Infrastructure

The DataNet Federation Consortium promotes the application of policy-based data management systems to handle massive data collections. The approach is based on the following concepts:

Purpose – reason a collection is assembled. The reason drives the choice of the types of digital records that will be included, the types of operations that will be performed upon the records, the context provided with each record, and the policies that will be enforced. Reasons for assembling a collection are typically tied to a specific stage of the scientific data life cycle. If the collection is being assembled for local use, then assumptions can be made about local knowledge and less context is required. If the collection is being assembled for use by a broader community, then much more complete contextual knowledge is needed to interpret the data correctly.

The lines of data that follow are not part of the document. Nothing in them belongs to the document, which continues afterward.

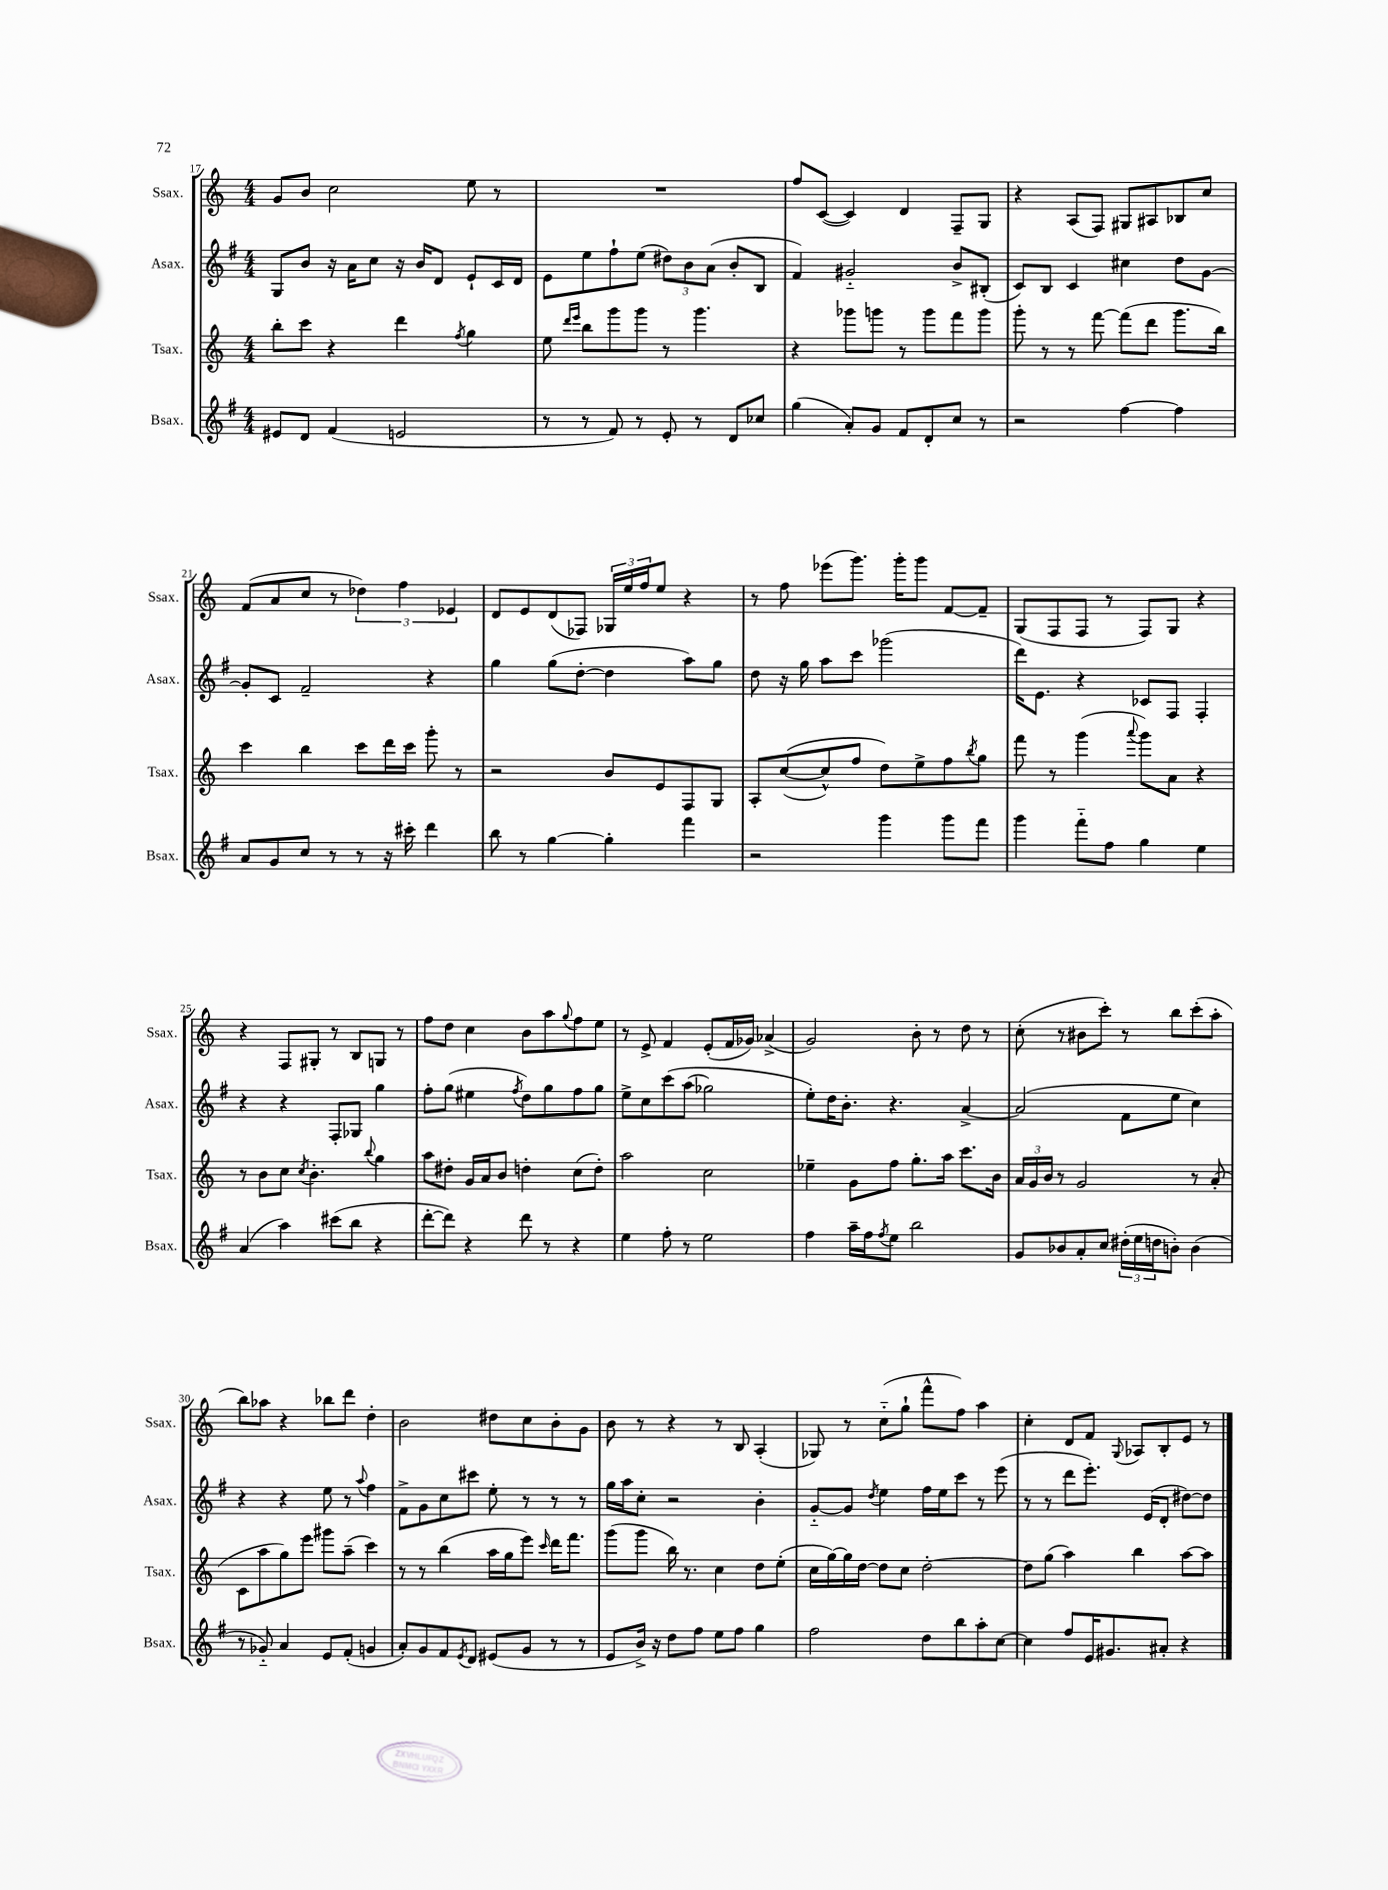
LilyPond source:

<<
\new StaffGroup <<
\new Staff = "s0" \with { instrumentName = "Ssax." shortInstrumentName = "Ssax." } {
    \clef treble \key c \major \numericTimeSignature \time 4/4
    g'8 b'8 c''2 e''8 r8 |
    R1 |
    f''8 c'8~( c'4) d'4 f8-- g8 |
    r4 a8( f8) gis8 ais8 bes8 c''8 |
    f'8( a'8 c''8 r8 \tuplet 3/2 { des''4) f''4 ees'4 } |
    d'8 e'8 d'8( fes8) \tuplet 3/2 { ges16 e''16 f''16 } e''8 r4 |
    r8 f''8 ees'''8( g'''8.) g'''16-. g'''8 f'8~ f'8-- |
    g8( f8 f8 r8 f8) g8 r4 |
    r4 f8 gis8-. r8 b8 g8 r8 |
    f''8 d''8 c''4 b'8 a''8 \appoggiatura { g''8 } f''8 e''8 |
    r8 e'8-> f'4 e'8-.( f'16 ges'16) aes'4->( |
    g'2) b'8-. r8 d''8 r8 |
    c''8-.( r8 bis'8 c'''8-.) r8 b''8 c'''8-.( a''8-. |
    b''8) aes''8 r4 bes''8 d'''8 d''4-. |
    b'2 dis''8 c''8 b'8-. g'8 |
    b'8 r8 r4 r8 b8 a4-.( |
    ges8) r8 c''8-_( g''8-! f'''8-^ f''8) a''4 |
    c''4-. d'8 f'8 \appoggiatura { g8 } aes8 b8-. e'8 r8 \bar "|." |
}
\new Staff = "s1" \with { instrumentName = "Asax." shortInstrumentName = "Asax." } {
    \clef treble \key g \major \numericTimeSignature \time 4/4
    g8 b'8 r16 a'16 c''8 r16 b'16 d'8 e'8-! c'16 d'16 |
    e'8 e''8 fis''8-! e''8( \tuplet 3/2 { dis''8) b'8 a'8( } b'8-. b8 |
    fis'4) gis'2-_ b'8-> bis8-.( |
    c'8) b8 c'4 cis''4 d''8 g'8~ |
    g'8-. c'8 fis'2-- r4 |
    g''4 g''8( d''8~-. d''4 a''8) g''8 |
    d''8 r16 g''16 a''8 c'''8 ges'''2( |
    d'''16) e'8. r4 ces'8 fis8 fis4-. |
    r4 r4 fis8-. ges8 g''4 |
    fis''8-. g''8( eis''4 \acciaccatura { fis''8 } d''8) g''8 fis''8 g''8 |
    e''8-> c''8 c'''8\( a''8( ges''2) |
    e''8-.\) d''16 b'8.-. r4. a'4~-> |
    a'2( fis'8 e''8 c''4) |
    r4 r4 e''8 r8 \appoggiatura { a''8 } fis''4 |
    fis'8-> g'8 c''8 cis'''8 e''8-. r8 r8 r8 |
    g''16 a''16 c''8-. r2 b'4-. |
    g'8~-_ g'8 \acciaccatura { d''8 } e''4 fis''16 e''16 c'''8 r8 e'''8( |
    r8 r8 d'''8 e'''8.-.) e'16( d'8-. dis''8~) dis''8 \bar "|." |
}
\new Staff = "s2" \with { instrumentName = "Tsax." shortInstrumentName = "Tsax." } {
    \clef treble \key c \major \numericTimeSignature \time 4/4
    b''8-. c'''8 r4 d'''4 \acciaccatura { f''8 } g''4 |
    e''8 \grace { d'''16 e'''16 } b''8 g'''8 g'''8 r8 g'''4. |
    r4 ges'''8 g'''8 r8 g'''8 f'''8 g'''8 |
    g'''8-. r8 r8 f'''8~ f'''8( d'''8 g'''8. b''16) |
    c'''4 b''4 c'''8 d'''16 c'''16 g'''8-. r8 |
    r2 b'8 e'8 f8 g8 |
    a8-. c''8~(\( c''8-^) f''8 d''8\) e''8-> f''8 \acciaccatura { b''8 } g''8 |
    f'''8 r8 g'''4( \appoggiatura { a'''8 } g'''8) a'8 r4 |
    r8 b'8 c''8 \acciaccatura { c''8 } b'4.-. \appoggiatura { b''8 } g''4 |
    a''8 dis''8-. g'16 a'16 b'8 d''4-. c''8( d''8-.) |
    a''2 c''2 |
    ees''4-- g'8 f''8 g''8.-. a''16 c'''8. b'16 |
    \tuplet 3/2 { a'16 g'16 b'16 } r8 g'2 r8 a'8-.( |
    c'8 a''8 g''8) e'''8 gis'''8 a''8--( c'''4) |
    r8 r8 b''4( a''16 g''16 e'''8) \grace { c'''16 } d'''16 f'''8. |
    g'''8( g'''8 b''16) r8. c''4 d''8 e''8-.( |
    c''16 g''16~) g''16 d''16~ d''8 c''8 d''2~-. |
    d''8 g''8( a''4) b''4 a''8~ a''8 \bar "|." |
}
\new Staff = "s3" \with { instrumentName = "Bsax." shortInstrumentName = "Bsax." } {
    \clef treble \key g \major \numericTimeSignature \time 4/4
    eis'8 d'8 fis'4( e'2 |
    r8 r8 fis'8) r8 e'8-. r8 d'8 ces''8 |
    g''4( a'8-.) g'8 fis'8 d'8-. c''8 r8 |
    r2 fis''4~ fis''4 |
    a'8 g'8 c''8 r8 r8 r16 cis'''16-. d'''4 |
    b''8 r8 g''4~ g''4-. fis'''4 |
    r2 g'''4 g'''8 fis'''8 |
    g'''4 fis'''8-_ fis''8 g''4 e''4 |
    a'4( a''4) cis'''8( b''8 r4 |
    d'''8~-. d'''8) r4 d'''8 r8 r4 |
    e''4 fis''8-. r8 e''2 |
    fis''4 a''16-- fis''16 \acciaccatura { fis''8 } e''8 b''2 |
    g'8 bes'8 a'8-. c''8 \tuplet 3/2 { dis''16-.( e''16 d''16 } b'8-.) b'4( |
    r8 ges'8-_) a'4 e'8 fis'8-.( g'4 |
    a'8-.) g'8 fis'8 \acciaccatura { e'8 } d'8 eis'8( g'8 r8 r8 |
    e'8 b'16->) r16 d''8 fis''8 e''8 fis''8 g''4 |
    fis''2 d''8 b''8 a''8-. c''8~ |
    c''4 fis''8 e'16 gis'8. ais'8-. r4 \bar "|." |
}
>>
>>
\layout { \context { \Score currentBarNumber = #17 } }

Properties – assertions that will be made about the collection. The group assembling a collection typically will make assertions about completeness (collection contains all of the experimental data), or authoritativeness (collection contains data that come from a known source), or consistency (collection contains data that have been calibrated, registered onto a coordinate system, and converted to physical units). Desired properties might include the context required for each digital record (appropriate descriptive metadata), the data integrity (management of checksums and replicas), and chain of custody (audit trails of all operations performed upon the data).

Policies – controls for enforcing desired properties. Policies define when and where procedures are executed to enforce desired properties. It is not sufficient to apply policies only on ingestion and access. Policies are needed to govern all administrative tasks as well. This implies the need for policy enforcement points within the data management infrastructure that control all data management actions. The iRODS data grid manages 74 policy enforcement points, corresponding to actions such as deleting a user, ingesting a file, depositing metadata, deleting a file, adding a storage resource, selecting a storage resource when ingesting files, etc. Policies are typically applied to control a desired action, or applied to do pre-processing before the action occurs, or applied to do post-processing after the desired action completes. The set of policy enforcement points is expected to grow slowly over time as new application communities decide that additional actions need to be controlled by a policy.

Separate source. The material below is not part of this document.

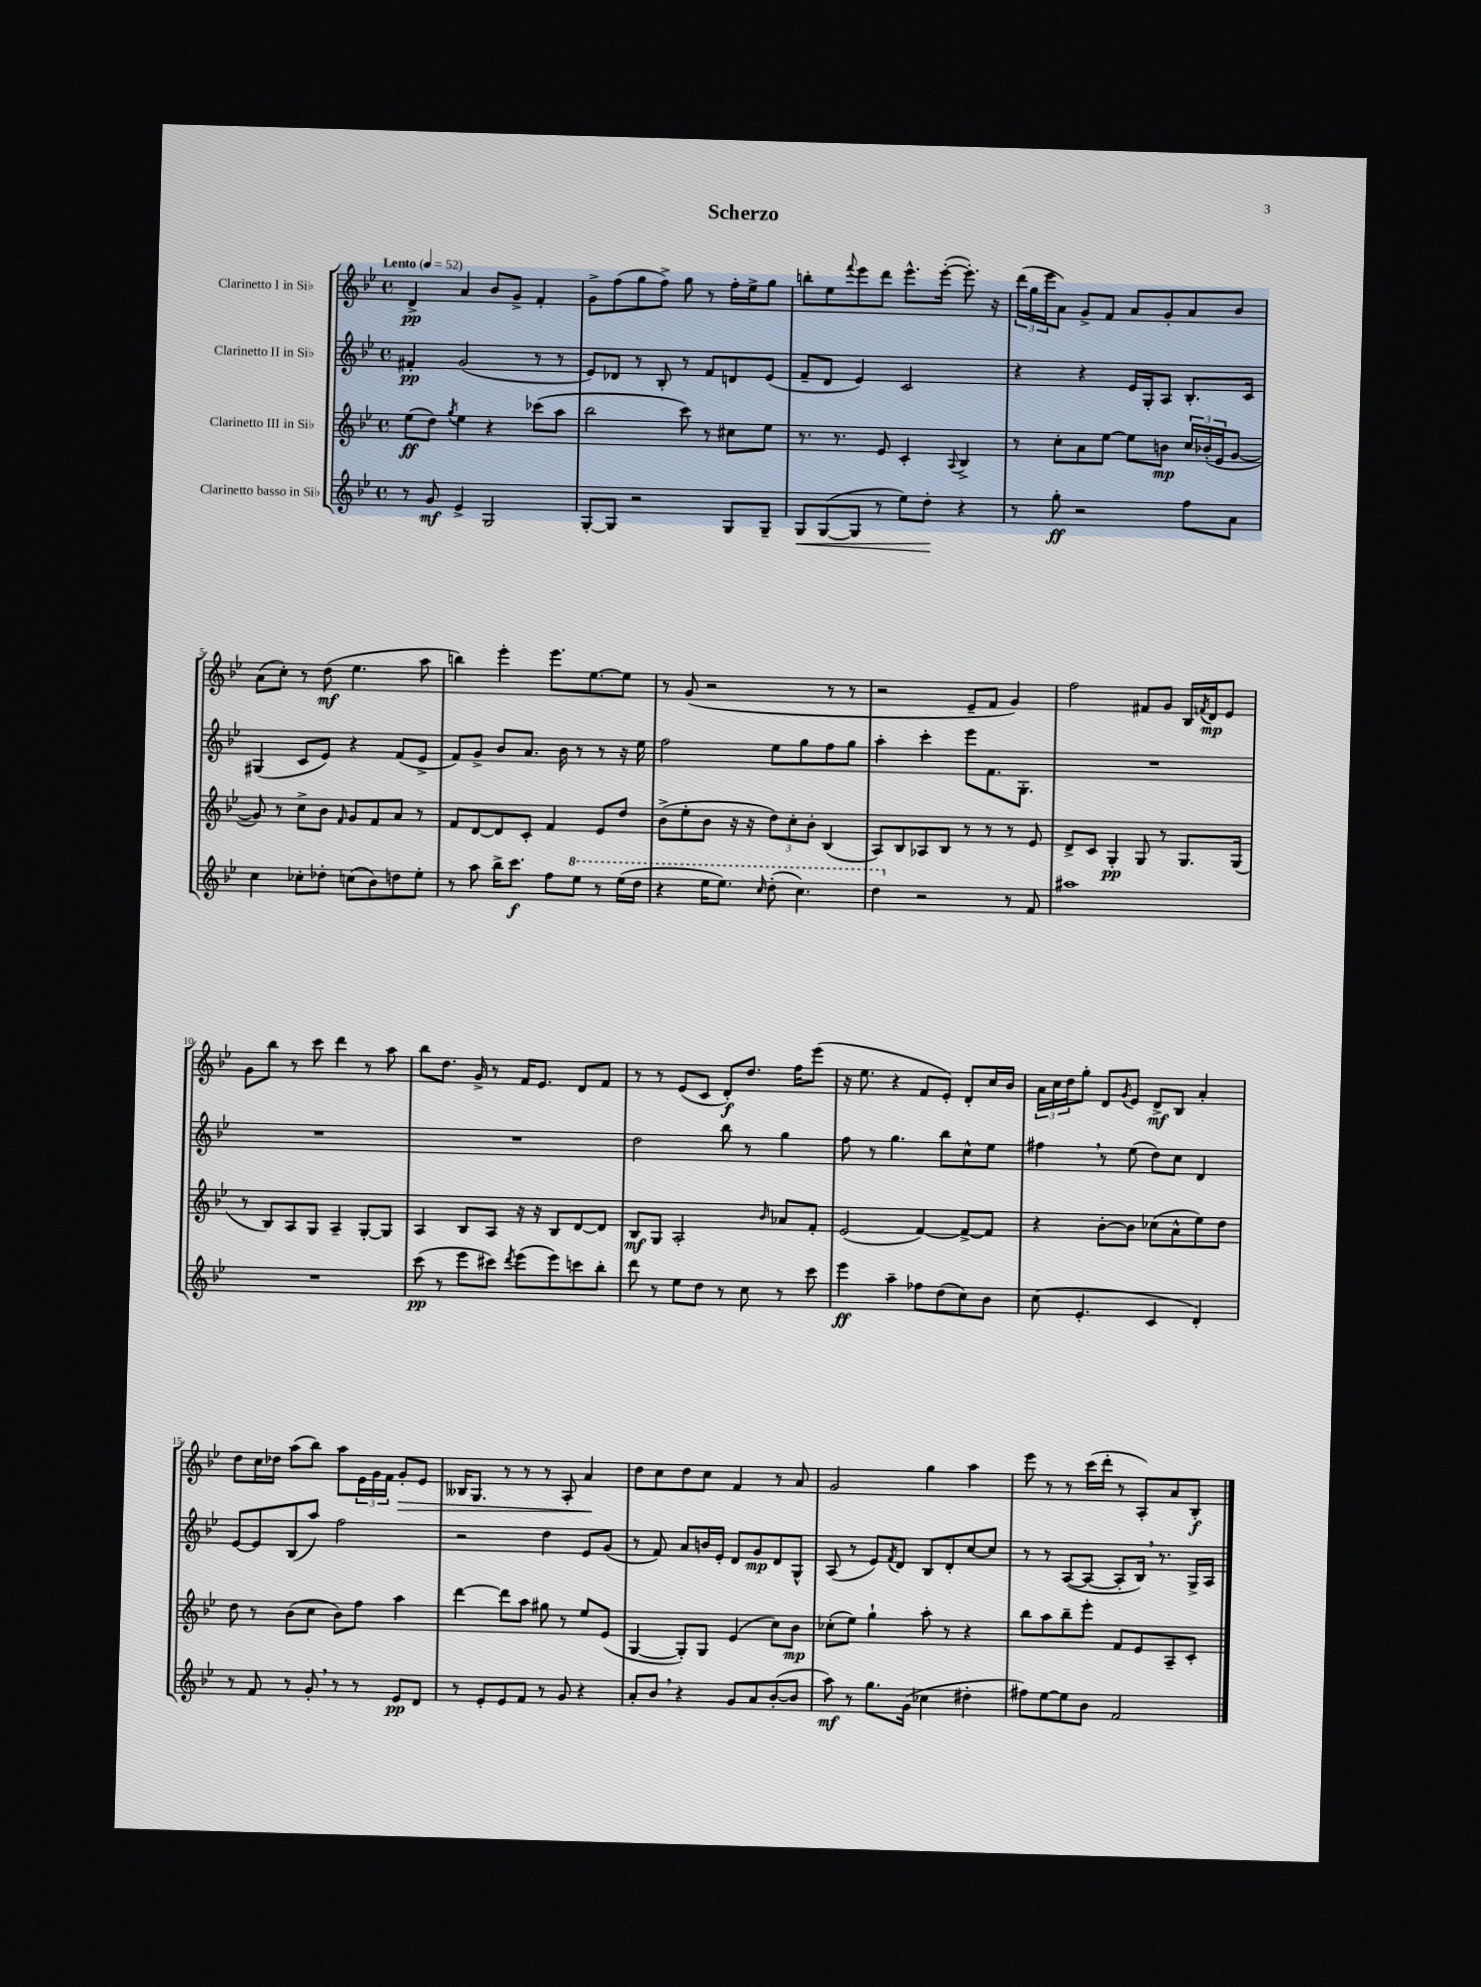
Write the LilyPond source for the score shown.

Procedures – functions that implement the policies. The iRODS data grid chains basic functions (micro-services) together to implement workflows that are applied at the remote storage location under the control of a policy that is executed as a rule within a distributed rule engine. An implication is that the successful chaining of basic functions requires the exchange of structured information. The iRODS data grid manages the exchange of information through standard structures in memory, through parameter passing, through metadata in a catalog, through files, and through network communication. For operations that are executed across multiple storage locations, the in-memory structures are serialized and sent over the network to the remote location where they are unpacked and reconstituted as in-memory structures. This approach ensures that the workflows will function the same, whether they are executed entirely within a single storage platform or across multiple storage platforms. The iRODS data grid currently provides 250 micro-services. Note that about 67 standard in-memory data structures are sufficient to handle data interchange between the 250 micro-services.

Persistent state information – results of applying the procedures. The iRODS data grid manages 205 state information attributes about users, records, collections, storage systems, and rules. The attributes also include information about quotas, the load on the system, outstanding or deferred operations, audit trails, rule versions and rule execution.

Assessment criteria – validation that the state information conforms to the desired properties. The assessment criteria can be evaluated through periodic rules that verify a well-defined property. This evaluation must directly address the issue of scale, as data grids may contain petabytes of data and hundreds of millions of files. Support for bulk operations is provided within the storage system, the metadata catalog, the rule engine, and the messaging system that is used to track progress.

Federation – controlled sharing of logical name spaces. Given the wide range of failure modes, long-term data management requires replication across independently managed data grids. If a data management environment fails for whatever reason, an independently managed environment is needed to minimize risk of data loss. The sources of risk include media failure, software and hardware failures, operational errors, natural disasters, and security violations. Federation is also used to re-purpose the use of a collection, by integrating digital holdings across multiple sources under new policies and procedures.